Maybe something to buy when I get some money to spend.

you won't be seeing it on audiusa.com I'm sure.


----------



## chernaudi (Oct 6, 2006)

*Re: All I need to know about the R10 (16v)*

I assumed that Audi sold it exculsivly to the media. Being a media member(or knowing one) is the only way apperently to get stuff like that over the counter(or anyway-the-counter) other than ebay or other auction sites.


----------



## .:RDriver (Oct 4, 1999)

*Re: All I need to know about the R10 (chernaudi)*

Its not _for sale_ to the media, its for the media to know all they need to know about the team and is offered to the media for that purpose.
If you know someone in the media, they may have extras they would be willing to let go for the right price.


----------



## chernaudi (Oct 6, 2006)

*Re: All I need to know about the R10 (.:RDriver)*

So Audi just gives stuff like that away to equiring media minds? Makes me want to get a job a one of those crappy south Florida tabloid magazines








Serioulsy, would Audi give something like that to _anyone_in the media? Even Robin Miller, seeing as he's more supportive of Audi and the ALMS than NASCAR, CART Champ Car, and the IRL Indy Car Series?


----------



## 16v (Aug 4, 1999)

*Re: All I need to know about the R10 (chernaudi)*

anyone that has access to the media room has access to press kits from most every team. Some are nicer than others


----------



## .:RDriver (Oct 4, 1999)

*Re: All I need to know about the R10 (chernaudi)*


_Quote, originally posted by *chernaudi* »_So Audi just gives stuff like that away to equiring media minds? Makes me want to get a job a one of those crappy south Florida tabloid magazines








Serioulsy, would Audi give something like that to _anyone_in the media? Even Robin Miller, seeing as he's more supportive of Audi and the ALMS than NASCAR, CART Champ Car, and the IRL Indy Car Series?

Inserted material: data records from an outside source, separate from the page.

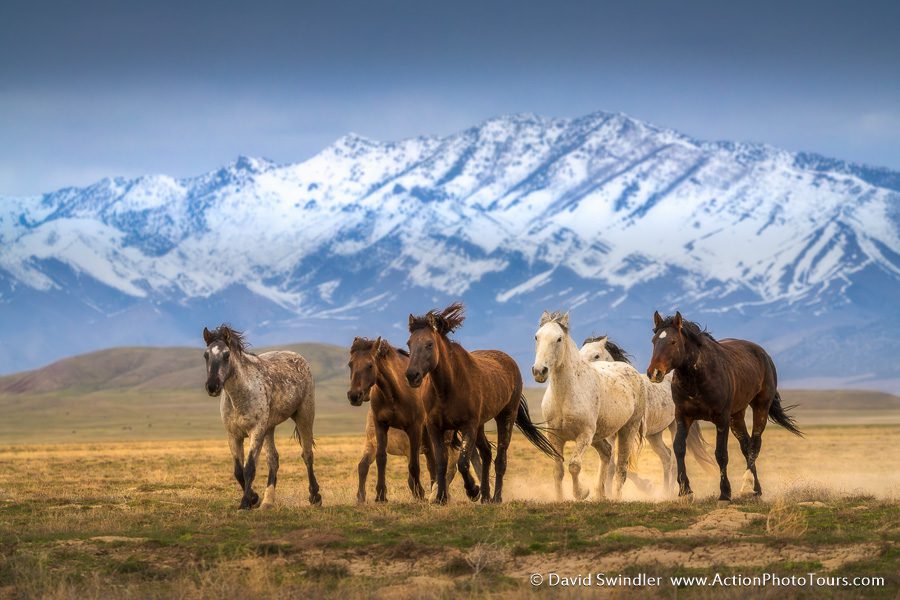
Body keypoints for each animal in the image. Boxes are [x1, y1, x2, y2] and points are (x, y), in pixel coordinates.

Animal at [202, 326, 322, 508]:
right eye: (206, 355)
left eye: (226, 354)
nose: (212, 386)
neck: (240, 396)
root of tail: (298, 358)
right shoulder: (234, 436)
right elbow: (238, 471)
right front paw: (254, 498)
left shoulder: (256, 432)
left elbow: (249, 468)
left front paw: (245, 503)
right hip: (269, 428)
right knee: (273, 459)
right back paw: (267, 502)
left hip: (304, 416)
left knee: (307, 455)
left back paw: (315, 496)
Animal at [348, 338, 468, 502]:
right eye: (350, 364)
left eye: (370, 365)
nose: (354, 396)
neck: (394, 393)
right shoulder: (380, 427)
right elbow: (379, 459)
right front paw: (380, 495)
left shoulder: (414, 430)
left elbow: (414, 466)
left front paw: (420, 493)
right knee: (433, 463)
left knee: (447, 466)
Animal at [406, 302, 560, 504]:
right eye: (409, 344)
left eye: (429, 344)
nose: (412, 375)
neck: (447, 388)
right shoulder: (435, 427)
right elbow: (441, 462)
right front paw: (440, 498)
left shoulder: (468, 426)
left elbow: (463, 463)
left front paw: (473, 490)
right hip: (480, 426)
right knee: (486, 453)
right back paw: (486, 496)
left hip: (505, 417)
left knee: (500, 459)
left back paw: (496, 497)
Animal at [528, 312, 648, 500]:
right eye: (537, 337)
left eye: (559, 338)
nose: (540, 371)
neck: (566, 394)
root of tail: (631, 371)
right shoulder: (555, 437)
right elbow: (558, 470)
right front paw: (560, 499)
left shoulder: (584, 435)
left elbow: (574, 466)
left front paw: (581, 493)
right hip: (599, 434)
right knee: (606, 453)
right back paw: (600, 495)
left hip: (628, 429)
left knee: (621, 468)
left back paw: (615, 498)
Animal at [648, 310, 800, 502]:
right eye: (654, 341)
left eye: (673, 341)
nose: (654, 372)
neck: (698, 379)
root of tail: (763, 354)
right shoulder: (683, 416)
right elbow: (679, 448)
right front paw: (685, 490)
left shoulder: (722, 419)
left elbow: (721, 453)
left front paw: (725, 492)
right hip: (737, 416)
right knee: (746, 446)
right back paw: (756, 489)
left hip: (760, 407)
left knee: (755, 444)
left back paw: (746, 485)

If you come to the race and are working media, they are free for the takin'. They are media kits that give the media info on the program and the cars so that they can write about them in an intelligent manner. Too bad so many "media" dont always write so intelligently.








Enjoy it Doug.


----------



## Tanner74 (Jul 28, 2003)

Now I'm waiting for Mosport


----------